Teesside University’s new Net Zero Industry Innovation Centre (NZIIC) is already providing an ‘ongoing legacy’ of green innovation for the Tees Valley according to an independent report.
The £13.1m facility, which opened for business earlier this year, is a national centre of excellence for net zero technologies and is set to position Teesside firmly at the heart of the UK’s green industrial revolution.
The report, written by Centrifuge Consulting, has been commissioned to analyse the impact of funding from the European Regional Development Fund (ERDF) and has found that it is already delivering vital support to regional businesses and is helping to create employment and innovation opportunities.
The NZIIC received almost £9m from the ERDF with additional funding from the Tees Valley Mayor and Combined Authority and Teesside University.
Its mission is to initiate change to address the climate emergency through industry partnerships, skills development, and research and innovation, and support Teesside University in achieving its commitment to become a net zero institution by 2030.
Centrifuge spoke to several key partners and businesses engaged with Teesside University.
The report states that the NZIIC is “directly addressing a number of challenges which are widely accepted as stifling the development of net zero innovation among SMEs and providing an ongoing legacy for the region”.
It also looked at the NZIIC’s support to local businesses and praised the variety of innovations being explored, including eliminating single-use plastics from the forestry sector; exploring opportunities in the maritime industry; and the reuse and/or reprocessing of polyester fabric.
The vast majority of businesses surveyed said that they were satisfied or extremely satisfied with the support from the NZIIC.
In particular there was 100% satisfaction with:
• Aiding the development of new net zero products to support, process or service business diversification.
• Exploring commercial opportunities around net zero through the re-use of by-products from existing processes and products.
• Reducing carbon emissions and the efficiency of existing products through the use of new components or processes.
• Reducing carbon emissions and enhancing efficiency of operations through re-use of by-products from existing processes and products.
One company which was interviewed for the report said: “They are providing academic support and know-how and access to cutting-edge technology.
“These are very intelligent people giving advice on what information is needed.
“They have an enormous skillset to support our own company’s skillset in developing new technology.
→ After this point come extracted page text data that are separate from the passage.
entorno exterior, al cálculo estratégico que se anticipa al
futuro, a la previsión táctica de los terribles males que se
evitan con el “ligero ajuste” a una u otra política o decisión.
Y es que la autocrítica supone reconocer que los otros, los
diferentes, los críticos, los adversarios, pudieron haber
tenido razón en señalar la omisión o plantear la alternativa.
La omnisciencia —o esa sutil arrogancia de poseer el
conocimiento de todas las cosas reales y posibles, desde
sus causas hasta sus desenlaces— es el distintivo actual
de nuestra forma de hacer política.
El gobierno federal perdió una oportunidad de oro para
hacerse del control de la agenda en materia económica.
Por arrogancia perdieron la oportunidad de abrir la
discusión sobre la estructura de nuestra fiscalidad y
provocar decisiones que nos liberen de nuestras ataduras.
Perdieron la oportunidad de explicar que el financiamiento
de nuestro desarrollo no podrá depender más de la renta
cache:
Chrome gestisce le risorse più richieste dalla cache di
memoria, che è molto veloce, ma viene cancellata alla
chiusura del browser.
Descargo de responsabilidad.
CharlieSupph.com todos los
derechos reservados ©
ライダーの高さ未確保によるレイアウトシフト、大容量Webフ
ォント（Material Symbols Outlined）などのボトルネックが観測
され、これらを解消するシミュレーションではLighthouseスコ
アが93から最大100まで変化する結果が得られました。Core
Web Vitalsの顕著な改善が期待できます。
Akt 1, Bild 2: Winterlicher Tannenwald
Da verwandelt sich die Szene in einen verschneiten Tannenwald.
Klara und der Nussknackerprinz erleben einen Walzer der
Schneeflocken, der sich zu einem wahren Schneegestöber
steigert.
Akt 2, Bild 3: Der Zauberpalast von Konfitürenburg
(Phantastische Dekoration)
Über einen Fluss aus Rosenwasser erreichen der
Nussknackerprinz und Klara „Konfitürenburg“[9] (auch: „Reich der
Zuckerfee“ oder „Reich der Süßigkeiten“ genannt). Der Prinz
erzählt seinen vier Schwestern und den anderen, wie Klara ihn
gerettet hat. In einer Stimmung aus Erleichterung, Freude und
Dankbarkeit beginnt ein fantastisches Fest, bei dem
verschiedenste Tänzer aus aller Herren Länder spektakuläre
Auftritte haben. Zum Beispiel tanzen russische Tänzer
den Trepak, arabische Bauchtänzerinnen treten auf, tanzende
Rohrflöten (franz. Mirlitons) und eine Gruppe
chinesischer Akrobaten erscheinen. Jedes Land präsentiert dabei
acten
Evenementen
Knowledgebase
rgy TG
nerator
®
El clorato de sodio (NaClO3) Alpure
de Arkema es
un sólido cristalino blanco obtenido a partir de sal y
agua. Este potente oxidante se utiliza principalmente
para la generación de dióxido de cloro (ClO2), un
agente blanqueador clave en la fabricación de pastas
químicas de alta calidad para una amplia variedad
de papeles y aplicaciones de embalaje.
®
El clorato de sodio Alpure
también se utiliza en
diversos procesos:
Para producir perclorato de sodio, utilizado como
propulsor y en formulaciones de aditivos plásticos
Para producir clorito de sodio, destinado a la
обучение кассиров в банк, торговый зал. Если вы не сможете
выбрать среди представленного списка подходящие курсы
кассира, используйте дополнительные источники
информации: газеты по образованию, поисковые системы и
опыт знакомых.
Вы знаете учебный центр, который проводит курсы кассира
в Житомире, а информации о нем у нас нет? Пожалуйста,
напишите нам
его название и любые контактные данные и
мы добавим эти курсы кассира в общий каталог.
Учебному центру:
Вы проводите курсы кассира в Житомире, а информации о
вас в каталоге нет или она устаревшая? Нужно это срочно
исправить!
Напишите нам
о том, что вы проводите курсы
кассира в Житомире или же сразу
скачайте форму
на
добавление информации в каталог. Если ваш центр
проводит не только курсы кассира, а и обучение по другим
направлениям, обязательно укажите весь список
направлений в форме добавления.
We see them as a hotbed of knowledge.”
The report found that the employment gain directly attributable to support from the NZIIC over the next three years was 80 new jobs, with gross-value-added gain over the same period totalling almost £9m.
Dr Gari Harris, the Director of the NZIIC, said: “The NZIIC works to bring industry and academia together to develop new approaches to support the ongoing drive for clean energy and sustainability.
“It is fantastic to that our work has been validated by this report and to see evidence of the NZIIC’s success.
“We are delighted that in such a short space of time the NZIIC is already making a major impact and delivering real change within our community.”
Tees Valley Mayor Ben Houchen said: “The NZIIC is a vital part of our work as our region leads the way in the safer, healthier and cleaner industries of tomorrow. This report shows in black and white how the centre is supporting the net zero ambitions of our businesses, creating jobs and boosting our economy.
“The NZIIC is brilliantly complementing our game-changing low carbon schemes across the region by making sure all companies that want it can get top-quality backing to innovate and decarbonise.”